Synthesis of 2-(2-(1-(4-chlorobenzoyl)-5-methoxy-2-methyl-1H-indol-3-yl)acetamido)ethanaminium trifluoroacetate (6). tert-Butyl(2-(2-(1-(4-chlorobenzoyl)-5-methoxy-2-methyl-1H-indol-3-yl)acetamido)ethyl)carbamate (1.260 g, 2.521 mmol) was dissolved in 50% (vol) solution of trifluorocarboxylic acid (TFA) in dichloromethane (20 mL). The reaction mixture was stirred at room temperature for 24 h. The solution was then concentrated in vacuo to a volume of 2 mL. Addition of hexanes (20 mL) led to the precipitation of 6 as a light brown solid (1.256 g, 96.9% yield). ¹H NMR (299.9 MHz, DMSO-d₆): δ 2.22 (s, 3H, CH₃), 2.86 (m, 2H, CH₂C), 3.29 (m, 2H, CCH₂), 3.53 (s, 2H, CH₂CO), 3.75 (s, 3H, OCH₃), 6.71 (dd, J_H-H = 9.00, 2.55 Hz, 1H, indolyl H-6), 6.94 (d, J_H-H = 9.30 Hz, 1H, indolyl H-7), 7.08 (d, J_H-H = 2.43 Hz, indolyl H-4), 7.64 (d, J_H-H = 8.70 Hz, 2H, p-chlorobenzoyl H-3, H-5), 7.69 (d, J_H-H = 8.70 Hz, 2H, p-chlorobenzoyl H-2, H-6), 7.82 (s, br, 3H, NH₃⁺), 8.23 (m, 1H, NHCOCH₂). ¹³C NMR (125.58 MHz, DMSO-d₆): δ 13.36 31.07 36.66 38.66 55.42, 101.93, 111.21, 113.90, 114.57, 129.06, 130.31, 130.33, 131.16, 134.21, 135.34, 137.65, 155.59, 158.47 (q, J_C-F = 36.42 Hz) 167.87, 170.38. ¹⁹F NMR (469.92 MHz, DMSO-d₆): δ −74.32. Mass (ESI⁺): calcd for C₂₁H₂₃ClN₃O₃ (M + H)⁺, 400.50; found 400.12.

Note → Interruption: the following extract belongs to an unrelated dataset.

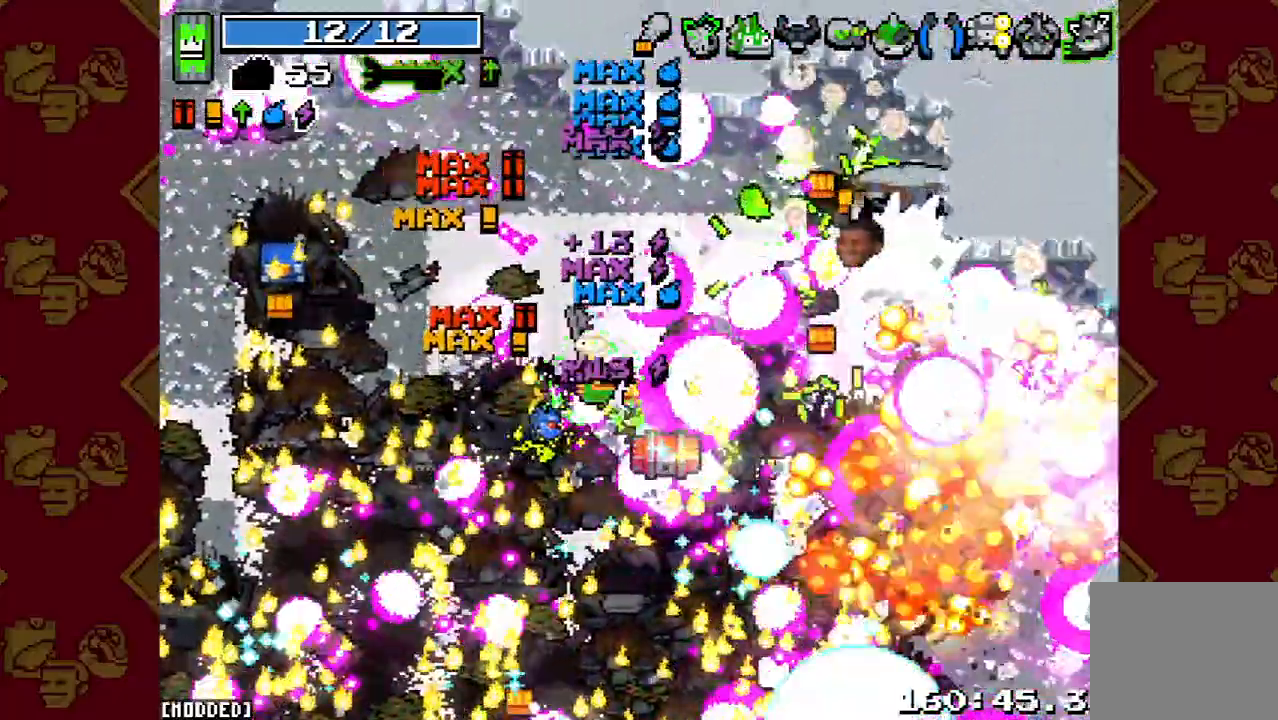
{"buttons": [], "left_stick": "up-right", "right_stick": "up-right", "button_events": []}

Synthesis of (2-((3-((2-(2-(1-(4-chlorobenzoyl)-5-methoxy-2-methyl-1H-indol-3-yl)acetamido)ethyl)amino)-3-oxopropyl) diphenylphosphonio)phenyl)trifluoroborate (7). To a stirred solution of ortho-(Ph₂(CH₂CH₂COOH)P)C₆H₄(BF₃) (3) (0.280 g, 0.53 mmol) in DMF (25 mL) was added HOBt (0.122 g, 0.80 mmol) and EDCI (0.112 g, 0.58 mmol) at 0 °C. In a separate vial, DIEA (0.28 mL, 1.60 mmol) was added to a solution of 6 (0.409 g, 0.80 mmol) in DMF (5 mL). The solution of 6 was subsequently mixed with a solution of ortho-(Ph₂(CH₂CH₂COOH)P)C₆H₄(BF₃) (3) at 0 °C. The reaction mixture was stirred at room temperature for 16 h. Removal of the solvent in vacuo afforded a residue, to which 30 mL of water was added and extracted with EtOAc (3 × 25 mL). The organic layers were combined and washed with 2 M HCl (3 × 30 mL), saturated NaHCO₃ (3 × 30 mL), and brine (1 × 30 mL), respectively. Finally, the organic layer was dried over MgSO₄, concentrated in vacuo, and mixed with hexane leading to the precipitation of 7 as a yellow powder (0.261 g, 62.83% yield). ¹H NMR (499.4 MHz, CD₃CN): δ 2.27 (s, 3H, CH₃), 2.46 (m, 2H, CH̲₂CH₂P), 3.17 (s, br, 4H, NHCH̲₂CH̲₂NH), 3.56 (m, 2H, CH₂CH̲₂P), 3.56 (s, 2H, CH₂), 3.79 (s, 3H, OCH₃), 6.62 (dd, 1H, J_H-H = 8.99, 2.35 Hz, indolyl H-6), 6.68 (s, br, 1H, amide-H), 6.78 (s, br, 1H, amide-H), 6.96 (d, 1H, J_H-H = 8.49 Hz, indolyl H-7), 7.02 (d, 1H, J_H-H = 1.70 Hz, indolyl H-4), 7.16 (dd, 1H, phenyl-CH̲, ³J_H-P = 13.98 Hz, ³J_H-H = 6.49 Hz), 7.36 (m, 1H, phenyl-CH̲), 7.53–7.81 (m, 11H, phenyl-CH̲), 7.99 (m, 1H, phenyl-CH̲). ¹³C NMR (125.59 MHz, CD₃CN): δ 12.98, 29.44, 31.56, 39.19, 39.57, 55.43, 101.43, 111.57, 113.82, 115.13, 122.39, 123.08, 127.06, 127.17, 129.12 (d, J_C-P = 2.26 Hz), 129.16, 129.48, 129.59, 129.68, 131.05, 131.20, 131.35, 132.95, 133.02, 133.22 (d, J_C-P = 3.77 Hz), 133.42, 133.49, 133.83 (d, J_C-P = 3.01 Hz), 134.72, 135.17, 135.28, 135.41, 135.54, 136.31, 138.51, 156.17, 168.49, 170.34, 170.38, 170.51. ¹¹B NMR (128.2 MHz, CD₃CN): δ 2.88. ¹⁹F NMR (375.9 MHz, CD₃CN): δ −133.4. ³¹P NMR (161.7 MHz, CD₃CN): δ 30.6. Mass (ESI⁺): calcd for C₄₂H₃₉ClN₃O₄PBF₃Li (M + Li)⁺, 790.25; found 790.23.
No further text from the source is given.